(Keypoint text descriptions)
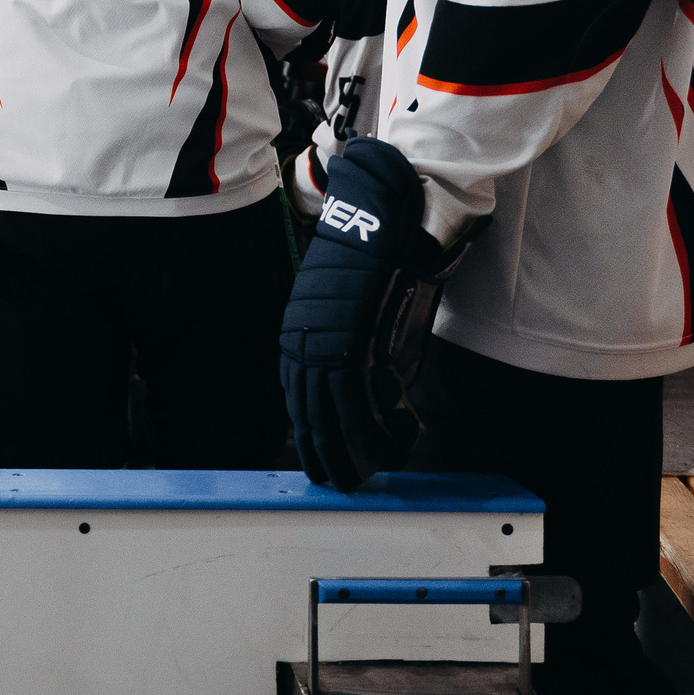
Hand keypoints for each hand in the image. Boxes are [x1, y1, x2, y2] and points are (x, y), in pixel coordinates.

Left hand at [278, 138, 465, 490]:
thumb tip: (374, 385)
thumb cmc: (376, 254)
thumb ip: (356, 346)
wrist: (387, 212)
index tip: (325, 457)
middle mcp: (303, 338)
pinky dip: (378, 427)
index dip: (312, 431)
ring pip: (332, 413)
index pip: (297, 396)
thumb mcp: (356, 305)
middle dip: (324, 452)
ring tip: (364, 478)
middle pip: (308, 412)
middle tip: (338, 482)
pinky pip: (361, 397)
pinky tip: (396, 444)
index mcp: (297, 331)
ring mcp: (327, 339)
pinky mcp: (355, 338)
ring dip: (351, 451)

---

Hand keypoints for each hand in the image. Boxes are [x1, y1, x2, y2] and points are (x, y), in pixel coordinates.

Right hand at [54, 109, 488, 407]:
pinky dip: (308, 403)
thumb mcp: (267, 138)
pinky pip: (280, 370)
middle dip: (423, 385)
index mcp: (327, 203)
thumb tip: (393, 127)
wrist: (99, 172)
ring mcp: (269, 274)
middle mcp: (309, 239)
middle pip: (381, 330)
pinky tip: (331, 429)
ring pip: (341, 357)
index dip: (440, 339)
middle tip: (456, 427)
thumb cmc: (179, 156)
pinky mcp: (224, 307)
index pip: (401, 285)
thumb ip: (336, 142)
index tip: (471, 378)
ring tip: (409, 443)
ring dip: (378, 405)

• [TO DO] Working from the entries above, filter out every line that lacks "thumb" and copy what remains.

• [ANSWER SPACE]
thumb tip: (374, 385)
thumb cmc: (376, 254)
thumb ip: (356, 346)
thumb mcp: (356, 305)
thumb mcp: (267, 138)
thumb tip: (393, 127)
thumb cmc: (179, 156)
thumb ip: (336, 142)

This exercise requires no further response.